I keep getting distracted. As I search for historical tidbits about Denton, I change paths constantly, but I don’t suppose that’s a bad thing. I find articles I would have never thought to seek — for instance, this morning I was looking for information about Acme Brick and then took a slight bend in the path when I found a copy of the Texas Parade from November of 1951. It had an article called “Diversified Denton” by Hugh Williamson. In it, I found another intriguing tidbit about our public library instead.
You know the one I mean … the haunted one. The Emily Fowler Public Library. If I heard correctly when I visited the library today, it started life as the City/County Library.
Now, I’ve written a little bit about Emily Fowler, who was a champion of the Denton Library system. Sometimes I tell stories about her haunting of the library on my weekly ghost tours (she liked her job so much she didn’t want to check out).

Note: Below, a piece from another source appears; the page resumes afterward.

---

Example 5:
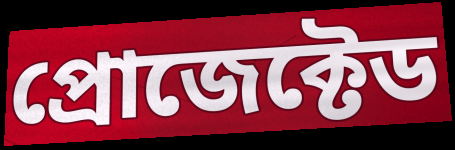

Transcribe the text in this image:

But, I couldn’t believe what I read about the City/County library in that magazine. It is stranger than fiction. I think most librarians that I know would flat out faint to think of how libraries were managed in 1951 and I cannot believe that Emily Fowler put up with this type of behavior in her library!

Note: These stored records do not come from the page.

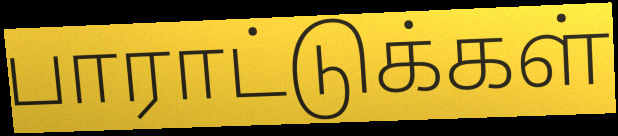
பாராட்டுக்கள்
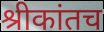
श्रीकांतच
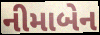
નીમાબેન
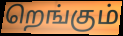
றெங்கும்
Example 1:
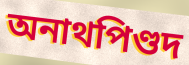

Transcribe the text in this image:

অনাথপিণ্ডদ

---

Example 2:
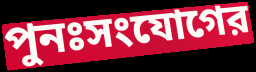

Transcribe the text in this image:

পুনঃসংযোগের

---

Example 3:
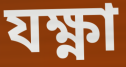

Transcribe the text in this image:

যক্ষ্ণা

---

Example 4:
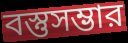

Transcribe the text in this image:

বস্তুসম্ভার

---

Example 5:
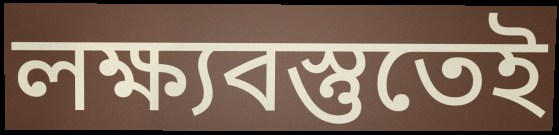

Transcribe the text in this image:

লক্ষ্যবস্তুতেই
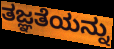
ತಜ್ಞತೆಯನ್ನು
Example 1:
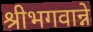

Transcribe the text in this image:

श्रीभगवान्ने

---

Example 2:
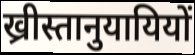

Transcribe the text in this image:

ख्रीस्तानुयायियों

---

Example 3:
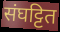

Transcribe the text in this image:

संघट्टित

They showed a picture of the library back then.
And, this is what Mr. Williamson wrote:
If you like your entertainment indoors, then you’ll be at home in Denton, too. Readers, for example, will find 400,000 volumes in the college libraries and in the county-city library. The latter is somewhat unusual in that you don’t have to hush. You can talk out loud, smoke, pick up magazines without signing anything and take them home. The management trusts you to bring them back, along with a few more from your home collection. There is a children’s room, where the youngsters are left to their own devices, and if they swipe a few guppies from the goldfish bowl, who cares? There are plenty more guppies.
Do what? You could whip out a Viceroy and light up in the library? Did they have a cigarette vending machine by the checkout counter? Why didn’t they just have a full bar, so you could drink a whiskey sour while you smoked and read the paper? Was there a magazine rack by the toilet?
I’m sure this relaxed atmosphere was simply to draw patrons into the library, and I realize that it was a different world sixty-two years ago. However, this sounds a bit over the top.
What haunts me, however, is that line about the guppies. Why in Thunder would children swipe guppies? What did they do with them? It makes me reluctant to pick up one of the older volumes and open it … in case the kids used the guppies as bookmarks.
And, are those guppies still haunting the library?